Almost every financial services firm has an extensive economic forecasting effort. It is usually part of a so-called top-down investment process, which starts with an outlook for the economy and monetary conditions, continues to the strongest industries, follows with detailed company study for stock selection and may include an overlay of technical analysis to provide a timing dimension. Some would add analysis of social and political conditions even before economic studies (see Politics and Investing).
Economic forecasts derive from models usually of the aggregate national or global economy, but sometimes of parts of those economies: particular industrial sectors, regions of the world or even single products or firms. Basic approaches to forecasting simply extrapolate the past; more sophisticated models attempt to understand the sources of past changes and build them into their forecasts. The latter requires knowledge of economic history and economic principles, though, even then, forecasting is by no means an exact science. But while the accuracy of economists' predictions is frequently a target of jokes, forecasting remains a popular pursuit.
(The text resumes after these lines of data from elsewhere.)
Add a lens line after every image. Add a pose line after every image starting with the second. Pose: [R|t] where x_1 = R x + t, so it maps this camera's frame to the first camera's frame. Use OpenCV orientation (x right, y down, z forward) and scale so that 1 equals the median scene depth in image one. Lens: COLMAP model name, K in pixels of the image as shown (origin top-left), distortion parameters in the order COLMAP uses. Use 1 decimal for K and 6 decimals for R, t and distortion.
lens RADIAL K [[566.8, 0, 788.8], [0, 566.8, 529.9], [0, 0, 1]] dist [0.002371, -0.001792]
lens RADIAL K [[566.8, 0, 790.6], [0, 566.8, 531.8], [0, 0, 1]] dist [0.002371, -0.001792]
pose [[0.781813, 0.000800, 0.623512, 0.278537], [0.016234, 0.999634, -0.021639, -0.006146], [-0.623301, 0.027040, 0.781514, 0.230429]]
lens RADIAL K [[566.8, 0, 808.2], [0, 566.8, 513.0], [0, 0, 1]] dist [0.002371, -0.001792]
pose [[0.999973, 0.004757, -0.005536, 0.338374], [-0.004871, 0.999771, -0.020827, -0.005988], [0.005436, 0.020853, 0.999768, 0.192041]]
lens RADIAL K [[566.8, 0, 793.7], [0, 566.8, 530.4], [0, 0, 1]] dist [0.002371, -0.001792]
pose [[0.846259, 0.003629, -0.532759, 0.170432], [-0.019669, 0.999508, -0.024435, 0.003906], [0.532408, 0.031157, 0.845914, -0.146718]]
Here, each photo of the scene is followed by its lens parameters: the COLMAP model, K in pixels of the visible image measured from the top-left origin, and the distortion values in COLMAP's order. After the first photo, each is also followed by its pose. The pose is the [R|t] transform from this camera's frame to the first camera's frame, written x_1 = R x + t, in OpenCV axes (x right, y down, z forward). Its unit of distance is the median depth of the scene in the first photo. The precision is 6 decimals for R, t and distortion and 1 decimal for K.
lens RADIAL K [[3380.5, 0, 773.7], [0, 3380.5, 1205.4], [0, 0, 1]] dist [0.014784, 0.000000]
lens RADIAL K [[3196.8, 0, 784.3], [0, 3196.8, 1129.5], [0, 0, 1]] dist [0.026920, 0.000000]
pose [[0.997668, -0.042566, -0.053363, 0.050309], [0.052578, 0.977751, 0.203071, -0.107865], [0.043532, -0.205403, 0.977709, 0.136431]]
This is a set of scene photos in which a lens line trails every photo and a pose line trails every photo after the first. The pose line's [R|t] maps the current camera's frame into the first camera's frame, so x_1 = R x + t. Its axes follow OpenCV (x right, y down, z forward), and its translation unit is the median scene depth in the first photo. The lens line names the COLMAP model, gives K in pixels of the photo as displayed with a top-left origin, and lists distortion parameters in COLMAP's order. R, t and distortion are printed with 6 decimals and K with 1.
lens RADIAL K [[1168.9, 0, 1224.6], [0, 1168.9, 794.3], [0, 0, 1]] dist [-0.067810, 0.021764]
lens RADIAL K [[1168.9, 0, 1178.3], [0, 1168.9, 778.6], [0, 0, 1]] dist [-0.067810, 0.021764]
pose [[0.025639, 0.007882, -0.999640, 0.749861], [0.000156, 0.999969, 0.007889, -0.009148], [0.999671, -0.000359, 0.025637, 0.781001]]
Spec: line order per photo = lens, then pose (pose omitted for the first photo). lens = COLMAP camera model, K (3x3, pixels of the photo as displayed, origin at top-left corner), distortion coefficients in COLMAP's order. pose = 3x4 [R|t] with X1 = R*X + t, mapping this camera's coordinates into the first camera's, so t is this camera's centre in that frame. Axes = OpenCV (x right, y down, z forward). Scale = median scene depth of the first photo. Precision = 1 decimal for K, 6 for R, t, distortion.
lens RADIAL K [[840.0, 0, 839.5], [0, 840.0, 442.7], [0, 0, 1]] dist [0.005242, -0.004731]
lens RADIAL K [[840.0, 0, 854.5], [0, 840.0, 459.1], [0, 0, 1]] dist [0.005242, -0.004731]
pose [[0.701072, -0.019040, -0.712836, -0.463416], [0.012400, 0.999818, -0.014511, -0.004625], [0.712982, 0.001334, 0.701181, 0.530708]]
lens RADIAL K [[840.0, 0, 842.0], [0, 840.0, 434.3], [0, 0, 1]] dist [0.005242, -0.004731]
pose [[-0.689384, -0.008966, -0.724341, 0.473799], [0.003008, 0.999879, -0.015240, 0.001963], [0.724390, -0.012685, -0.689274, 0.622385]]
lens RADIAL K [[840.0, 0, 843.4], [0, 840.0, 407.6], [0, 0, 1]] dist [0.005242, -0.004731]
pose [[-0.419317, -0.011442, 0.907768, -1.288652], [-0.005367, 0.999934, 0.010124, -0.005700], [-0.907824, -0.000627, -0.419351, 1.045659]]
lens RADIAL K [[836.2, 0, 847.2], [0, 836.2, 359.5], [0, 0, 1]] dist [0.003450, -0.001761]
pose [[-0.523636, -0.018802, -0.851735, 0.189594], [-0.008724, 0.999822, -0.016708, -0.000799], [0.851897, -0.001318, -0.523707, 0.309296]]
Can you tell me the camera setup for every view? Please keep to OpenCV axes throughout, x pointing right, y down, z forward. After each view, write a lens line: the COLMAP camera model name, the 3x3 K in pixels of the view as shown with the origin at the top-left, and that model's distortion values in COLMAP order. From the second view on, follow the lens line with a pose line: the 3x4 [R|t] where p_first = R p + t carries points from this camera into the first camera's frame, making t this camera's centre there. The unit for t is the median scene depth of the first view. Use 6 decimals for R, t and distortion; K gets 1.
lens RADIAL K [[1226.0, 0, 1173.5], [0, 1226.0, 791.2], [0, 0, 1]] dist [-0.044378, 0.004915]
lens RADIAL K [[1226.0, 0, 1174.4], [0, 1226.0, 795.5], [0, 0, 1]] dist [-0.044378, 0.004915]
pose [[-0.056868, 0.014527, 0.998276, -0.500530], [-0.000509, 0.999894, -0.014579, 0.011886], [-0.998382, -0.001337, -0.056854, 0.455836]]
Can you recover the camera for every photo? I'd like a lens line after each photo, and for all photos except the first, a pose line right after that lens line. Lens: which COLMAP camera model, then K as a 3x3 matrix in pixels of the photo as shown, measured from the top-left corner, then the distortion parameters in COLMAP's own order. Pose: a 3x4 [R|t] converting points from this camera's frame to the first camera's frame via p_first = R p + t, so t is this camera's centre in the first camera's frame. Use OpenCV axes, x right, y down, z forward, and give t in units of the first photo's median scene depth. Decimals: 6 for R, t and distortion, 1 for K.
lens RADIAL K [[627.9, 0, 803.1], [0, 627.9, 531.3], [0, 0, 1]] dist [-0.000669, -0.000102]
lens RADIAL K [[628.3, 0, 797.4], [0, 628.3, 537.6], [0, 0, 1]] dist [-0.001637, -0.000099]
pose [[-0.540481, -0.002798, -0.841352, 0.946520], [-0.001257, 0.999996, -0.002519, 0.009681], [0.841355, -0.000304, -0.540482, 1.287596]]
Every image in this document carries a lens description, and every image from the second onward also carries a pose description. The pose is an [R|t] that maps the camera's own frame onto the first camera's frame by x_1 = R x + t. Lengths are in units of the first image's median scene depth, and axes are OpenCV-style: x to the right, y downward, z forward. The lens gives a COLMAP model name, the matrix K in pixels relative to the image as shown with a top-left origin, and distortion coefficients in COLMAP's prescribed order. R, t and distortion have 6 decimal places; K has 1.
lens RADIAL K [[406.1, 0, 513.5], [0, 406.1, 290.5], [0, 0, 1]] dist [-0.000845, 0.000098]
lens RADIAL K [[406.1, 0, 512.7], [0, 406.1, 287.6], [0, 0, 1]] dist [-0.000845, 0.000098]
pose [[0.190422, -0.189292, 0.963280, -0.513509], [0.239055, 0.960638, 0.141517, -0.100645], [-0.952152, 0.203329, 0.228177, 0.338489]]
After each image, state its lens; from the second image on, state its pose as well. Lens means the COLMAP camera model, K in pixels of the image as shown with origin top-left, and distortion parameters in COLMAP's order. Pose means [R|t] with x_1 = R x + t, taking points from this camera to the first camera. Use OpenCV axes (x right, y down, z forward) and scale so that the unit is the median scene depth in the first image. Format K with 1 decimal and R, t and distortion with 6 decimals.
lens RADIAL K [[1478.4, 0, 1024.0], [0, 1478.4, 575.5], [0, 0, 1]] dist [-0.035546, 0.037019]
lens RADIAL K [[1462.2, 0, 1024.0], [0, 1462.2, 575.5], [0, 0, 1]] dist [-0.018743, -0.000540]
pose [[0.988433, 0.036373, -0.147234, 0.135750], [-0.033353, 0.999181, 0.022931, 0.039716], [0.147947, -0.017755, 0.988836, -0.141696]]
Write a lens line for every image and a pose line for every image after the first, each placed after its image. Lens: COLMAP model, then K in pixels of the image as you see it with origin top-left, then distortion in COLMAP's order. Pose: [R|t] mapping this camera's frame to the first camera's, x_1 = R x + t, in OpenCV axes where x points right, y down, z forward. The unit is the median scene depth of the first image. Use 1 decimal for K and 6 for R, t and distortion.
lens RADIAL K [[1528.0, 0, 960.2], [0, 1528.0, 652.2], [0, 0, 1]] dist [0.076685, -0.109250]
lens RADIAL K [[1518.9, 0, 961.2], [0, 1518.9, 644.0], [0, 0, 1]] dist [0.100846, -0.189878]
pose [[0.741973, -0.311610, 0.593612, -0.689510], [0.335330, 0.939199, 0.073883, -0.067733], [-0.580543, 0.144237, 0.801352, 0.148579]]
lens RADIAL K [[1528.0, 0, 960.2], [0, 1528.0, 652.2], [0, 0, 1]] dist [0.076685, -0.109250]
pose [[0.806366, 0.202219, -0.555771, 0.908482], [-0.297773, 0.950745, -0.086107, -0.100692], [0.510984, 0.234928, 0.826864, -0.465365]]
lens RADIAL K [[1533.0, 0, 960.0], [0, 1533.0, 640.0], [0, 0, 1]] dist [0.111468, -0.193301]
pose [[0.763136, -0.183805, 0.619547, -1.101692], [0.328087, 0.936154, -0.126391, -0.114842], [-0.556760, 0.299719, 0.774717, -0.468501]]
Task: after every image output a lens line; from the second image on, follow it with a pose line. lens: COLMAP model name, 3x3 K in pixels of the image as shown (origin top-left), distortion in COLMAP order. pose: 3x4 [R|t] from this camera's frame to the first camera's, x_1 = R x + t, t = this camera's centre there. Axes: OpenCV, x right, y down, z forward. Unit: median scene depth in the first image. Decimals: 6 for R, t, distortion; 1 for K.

Forecasts for the macroeconomy are published regularly by academic institutions, thinktanks, governments, central banks and international organizations like the OECD and the IMF. In these places, modeling can, to a certain extent, be conducted free of the constraint of producing quick and usable data on a daily basis. But in the investment world, forecasts are required to be done early and often. A relatively short-term outlook is normally the limit of their aspirations what will happen to interest rates within the next month? with decision-makers demanding rapid output that they hope will be directly relevant to their immediate problems.
Much of the output of financial market models is naturally closely guarded in the hope that it may bring advantage to its owners and their clients. But, at the same time, investment economists like to maintain a public profile for marketing purposes, and are often called on by the media to give their opinion on the latest macroeconomic developments. Their interpretations of economic data may give some clues as to how the financial markets will react, though more often than not, they are explaining why the markets have already reacted as they did. Invariably too, there are disagreements about what various indicators mean, depending on different beliefs about the economy, and whether the firm is taking an optimistic or pessimistic view of the markets.
Each month, the Economist polls a group of financial forecasters and calculates the average of their predictions for real GDP growth, consumer price inflation and current account balances in a variety of countries. More specialized services like Consensus Economics survey over three hundred economists each month and offer details on average private sector predictions.